Dr Bibbins-Domingo said the task force’s latest recommendations aimed to clarify its 2009 guidelines, which "were widely misinterpreted as a recommendation against screening for women in their 40s".
An American Cancer Society study published in December in the American Journal of Preventive Medicine found that four years after the task force first stopped recommending mammograms for women in their 40s the prevalence of the tests did not significantly change for women in that age group.
The study, which compared federal data from 2008 to 2013, the latest available, did find that there was a significant decrease in physicians recommending mammograms to women in their 40s.
The chairwoman of the breast cancer screening and diagnosis guidelines panel for the National Comprehensive Cancer Network, Therese Bevers, said she planned to attend the American College of Obstetricians and Gynecologists conference on mammogram guidelines, but believed it might be difficult to reach a consensus among the various groups.
The conference, in Washington, DC, is planned for January 28 and 29.
"We look forward to a positive outcome of this conference that helps to avoid the confusion that currently exists among the women we treat," the American College of Obstetricians and Gynecologists said on Monday.
Dr Bevers said she recommended women start annual mammograms at age 40. "We just feel that the task force placement on the harms is a bit excessive," she said.
Harms such as a false positive requiring a repeat ultrasound or a needle biopsy are outweighed by the potential for lives saved, she said.
In a separate study also published in the Annals of Internal Medicine on Monday, researchers found that false-positive results were highest among women 40-49 years old, leading to additional imaging.
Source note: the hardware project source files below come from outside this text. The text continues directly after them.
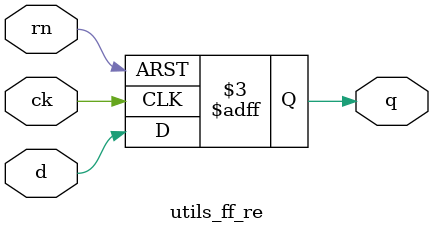
<source format=v>
`timescale 1ns/1ns

module utils_ff_re #(
    parameter DEFAULT_VAL = 1'b0
  )(
    input      rn,
    input      ck,
    input      d,
    output reg q
  );

  always @(negedge rn or posedge ck)
  begin
    if (!rn) begin
      q <= DEFAULT_VAL;
    end
    else begin
      q <= d;
    end
  end

endmodule


</source>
The study analysed data from more than 400,000 women aged 40 to 89.
But Dr Bevers said that based on clinical experience and research, after the additional tests performed following a false positive, there was very rarely a wrong diagnosis.
Stephanie Nichols, a patient of Dr Keating’s at Brigham and Women’s Hospital, decided at about age 40 to wait until she turned 45 to have her first mammogram after learning she was at low risk for developing breast cancer.
Ms Nichols, now 44, says she was also influenced by talking about false positives and the additional testing and stress those can lead to.
"I didn’t want to go through that," she said. "I decided I would just keep doing breast self-exams and see her (doctor) regularly."
The task force guidelines do not specifically recommend regular mammograms for women 75 years and older and call for more research in this area.
"There is not enough evidence for us to say with certainty what the benefit is," Dr Bibbins-Domingo said.
Susan Boolbol, chief of the division of breast surgery at Mount Sinai Beth Israel in New York City, disagreed with that conclusion by the task force.
She said she presented research recently at the San Antonio Breast Cancer Symposium showing that mammograms in women age 75 and older were justified.
Dr Boolbol reviewed the mammography results of 2,057 women age 75 and older over two years at Mount Sinai. The breast cancer detection rate was 4.9 per 1,000 screenings, nearly double the rate the American College of Radiology uses as a standard for when mammograms should be used, she says.
"We should not base recommendations on an age limit," Dr Boolbol said. "It should really be based on the woman’s expected lifespan and her health status."